# PROBLEM REQUIREMENTS
In the records that follow, find the line with "440 170 90.31"; from there, retype every line exactly through the line with "204 160 4.90", which also belongs to the answer.

# INPUT MATERIAL
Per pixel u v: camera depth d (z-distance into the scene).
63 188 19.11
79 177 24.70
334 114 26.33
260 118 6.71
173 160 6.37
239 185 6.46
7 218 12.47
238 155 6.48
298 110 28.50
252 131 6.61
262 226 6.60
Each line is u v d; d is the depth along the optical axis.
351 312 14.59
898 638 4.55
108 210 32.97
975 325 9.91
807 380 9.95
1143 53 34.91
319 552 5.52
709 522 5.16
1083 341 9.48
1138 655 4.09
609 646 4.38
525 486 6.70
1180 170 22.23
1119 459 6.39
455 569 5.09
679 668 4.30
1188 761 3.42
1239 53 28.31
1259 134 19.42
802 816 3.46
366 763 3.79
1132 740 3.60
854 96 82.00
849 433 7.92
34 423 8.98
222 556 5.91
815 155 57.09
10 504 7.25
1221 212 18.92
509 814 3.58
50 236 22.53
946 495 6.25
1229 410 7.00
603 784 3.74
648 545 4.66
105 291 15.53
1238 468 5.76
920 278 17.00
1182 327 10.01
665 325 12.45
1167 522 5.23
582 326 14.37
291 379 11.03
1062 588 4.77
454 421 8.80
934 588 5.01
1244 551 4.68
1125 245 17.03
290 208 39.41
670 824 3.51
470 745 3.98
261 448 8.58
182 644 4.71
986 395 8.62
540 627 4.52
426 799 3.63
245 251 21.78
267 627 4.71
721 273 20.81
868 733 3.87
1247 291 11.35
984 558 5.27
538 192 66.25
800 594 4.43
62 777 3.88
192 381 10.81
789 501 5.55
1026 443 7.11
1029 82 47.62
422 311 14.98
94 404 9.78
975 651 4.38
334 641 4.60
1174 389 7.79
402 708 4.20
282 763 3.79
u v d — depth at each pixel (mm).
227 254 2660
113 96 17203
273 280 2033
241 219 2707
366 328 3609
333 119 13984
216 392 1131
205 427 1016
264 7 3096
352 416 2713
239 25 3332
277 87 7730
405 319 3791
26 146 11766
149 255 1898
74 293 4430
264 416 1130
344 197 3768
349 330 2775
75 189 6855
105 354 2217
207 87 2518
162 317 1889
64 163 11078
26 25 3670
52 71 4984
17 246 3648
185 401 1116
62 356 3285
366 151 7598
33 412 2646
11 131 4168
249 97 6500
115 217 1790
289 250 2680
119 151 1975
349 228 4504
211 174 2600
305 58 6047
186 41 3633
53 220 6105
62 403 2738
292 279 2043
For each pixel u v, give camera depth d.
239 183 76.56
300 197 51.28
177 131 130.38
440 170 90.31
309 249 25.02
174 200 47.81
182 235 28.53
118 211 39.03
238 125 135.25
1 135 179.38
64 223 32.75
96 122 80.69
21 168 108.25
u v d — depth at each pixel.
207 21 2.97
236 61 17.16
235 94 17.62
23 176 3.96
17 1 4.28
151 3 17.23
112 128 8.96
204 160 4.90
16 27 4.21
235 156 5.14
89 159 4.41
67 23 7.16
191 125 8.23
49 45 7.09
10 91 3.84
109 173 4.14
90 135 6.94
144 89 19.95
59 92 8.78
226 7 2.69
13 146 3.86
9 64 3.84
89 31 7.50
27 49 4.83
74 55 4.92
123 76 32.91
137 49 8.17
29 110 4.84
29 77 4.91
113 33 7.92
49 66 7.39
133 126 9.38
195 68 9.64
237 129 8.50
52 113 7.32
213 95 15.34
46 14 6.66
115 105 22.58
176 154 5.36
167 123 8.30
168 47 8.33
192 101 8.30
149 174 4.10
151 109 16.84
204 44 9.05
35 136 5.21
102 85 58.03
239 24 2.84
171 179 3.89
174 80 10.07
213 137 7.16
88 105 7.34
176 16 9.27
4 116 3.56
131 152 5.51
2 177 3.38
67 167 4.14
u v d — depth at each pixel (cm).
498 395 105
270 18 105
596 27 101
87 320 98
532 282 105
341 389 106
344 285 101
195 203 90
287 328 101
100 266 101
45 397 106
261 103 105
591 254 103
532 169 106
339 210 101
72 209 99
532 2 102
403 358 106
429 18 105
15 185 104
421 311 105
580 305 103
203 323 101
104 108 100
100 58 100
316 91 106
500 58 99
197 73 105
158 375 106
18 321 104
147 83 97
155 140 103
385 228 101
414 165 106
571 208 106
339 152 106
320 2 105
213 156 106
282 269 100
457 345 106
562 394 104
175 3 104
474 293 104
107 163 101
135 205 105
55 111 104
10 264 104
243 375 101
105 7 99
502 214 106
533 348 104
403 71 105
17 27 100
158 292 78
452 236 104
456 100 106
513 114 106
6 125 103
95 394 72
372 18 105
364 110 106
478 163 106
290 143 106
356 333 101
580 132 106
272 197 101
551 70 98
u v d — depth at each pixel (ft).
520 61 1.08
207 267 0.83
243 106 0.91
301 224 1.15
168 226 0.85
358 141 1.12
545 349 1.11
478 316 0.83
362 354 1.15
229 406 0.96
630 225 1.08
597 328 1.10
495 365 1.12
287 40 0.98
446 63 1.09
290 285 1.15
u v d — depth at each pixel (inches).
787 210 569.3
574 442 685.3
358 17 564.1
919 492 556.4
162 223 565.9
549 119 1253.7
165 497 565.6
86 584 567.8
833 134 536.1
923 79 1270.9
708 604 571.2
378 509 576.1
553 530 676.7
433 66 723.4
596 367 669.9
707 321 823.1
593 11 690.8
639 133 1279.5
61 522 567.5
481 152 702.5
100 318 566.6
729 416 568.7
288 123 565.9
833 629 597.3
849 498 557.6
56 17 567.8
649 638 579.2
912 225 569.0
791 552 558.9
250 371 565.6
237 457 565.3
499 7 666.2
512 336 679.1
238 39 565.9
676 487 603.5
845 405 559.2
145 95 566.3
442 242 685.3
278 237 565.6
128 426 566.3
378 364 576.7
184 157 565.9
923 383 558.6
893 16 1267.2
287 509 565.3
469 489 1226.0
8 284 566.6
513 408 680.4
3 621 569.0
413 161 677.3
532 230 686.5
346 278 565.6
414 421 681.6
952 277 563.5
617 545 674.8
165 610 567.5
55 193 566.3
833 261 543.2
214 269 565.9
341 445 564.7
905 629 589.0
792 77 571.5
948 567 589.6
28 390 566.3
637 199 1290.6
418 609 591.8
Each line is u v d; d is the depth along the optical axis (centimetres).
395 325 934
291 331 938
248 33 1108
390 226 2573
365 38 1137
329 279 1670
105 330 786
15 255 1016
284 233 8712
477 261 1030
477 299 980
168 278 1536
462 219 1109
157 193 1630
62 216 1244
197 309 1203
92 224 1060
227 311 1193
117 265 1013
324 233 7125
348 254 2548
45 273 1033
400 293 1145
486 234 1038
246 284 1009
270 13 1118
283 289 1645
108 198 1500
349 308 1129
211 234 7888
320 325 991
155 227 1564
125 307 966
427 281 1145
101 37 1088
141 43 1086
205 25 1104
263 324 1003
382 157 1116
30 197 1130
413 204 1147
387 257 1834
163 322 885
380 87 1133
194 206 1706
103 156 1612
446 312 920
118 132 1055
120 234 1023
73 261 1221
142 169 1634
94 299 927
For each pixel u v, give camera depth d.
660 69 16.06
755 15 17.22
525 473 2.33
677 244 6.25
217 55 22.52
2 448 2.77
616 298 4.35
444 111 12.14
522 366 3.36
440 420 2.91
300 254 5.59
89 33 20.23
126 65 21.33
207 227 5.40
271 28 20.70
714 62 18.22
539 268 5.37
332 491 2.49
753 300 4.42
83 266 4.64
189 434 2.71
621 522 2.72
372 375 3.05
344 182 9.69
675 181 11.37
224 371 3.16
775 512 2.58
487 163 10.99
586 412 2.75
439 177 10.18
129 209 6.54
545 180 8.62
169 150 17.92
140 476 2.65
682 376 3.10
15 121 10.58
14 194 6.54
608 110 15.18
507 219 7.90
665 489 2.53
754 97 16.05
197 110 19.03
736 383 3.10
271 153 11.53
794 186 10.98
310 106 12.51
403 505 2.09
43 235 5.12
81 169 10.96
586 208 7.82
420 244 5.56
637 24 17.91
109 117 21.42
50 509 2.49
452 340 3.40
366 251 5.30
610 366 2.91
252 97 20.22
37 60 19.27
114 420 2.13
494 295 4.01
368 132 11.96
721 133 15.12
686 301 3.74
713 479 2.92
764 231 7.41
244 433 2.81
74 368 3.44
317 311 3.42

# RESULT FOR THIS EXERCISE
440 170 90.31
309 249 25.02
174 200 47.81
182 235 28.53
118 211 39.03
238 125 135.25
1 135 179.38
64 223 32.75
96 122 80.69
21 168 108.25
u v d — depth at each pixel.
207 21 2.97
236 61 17.16
235 94 17.62
23 176 3.96
17 1 4.28
151 3 17.23
112 128 8.96
204 160 4.90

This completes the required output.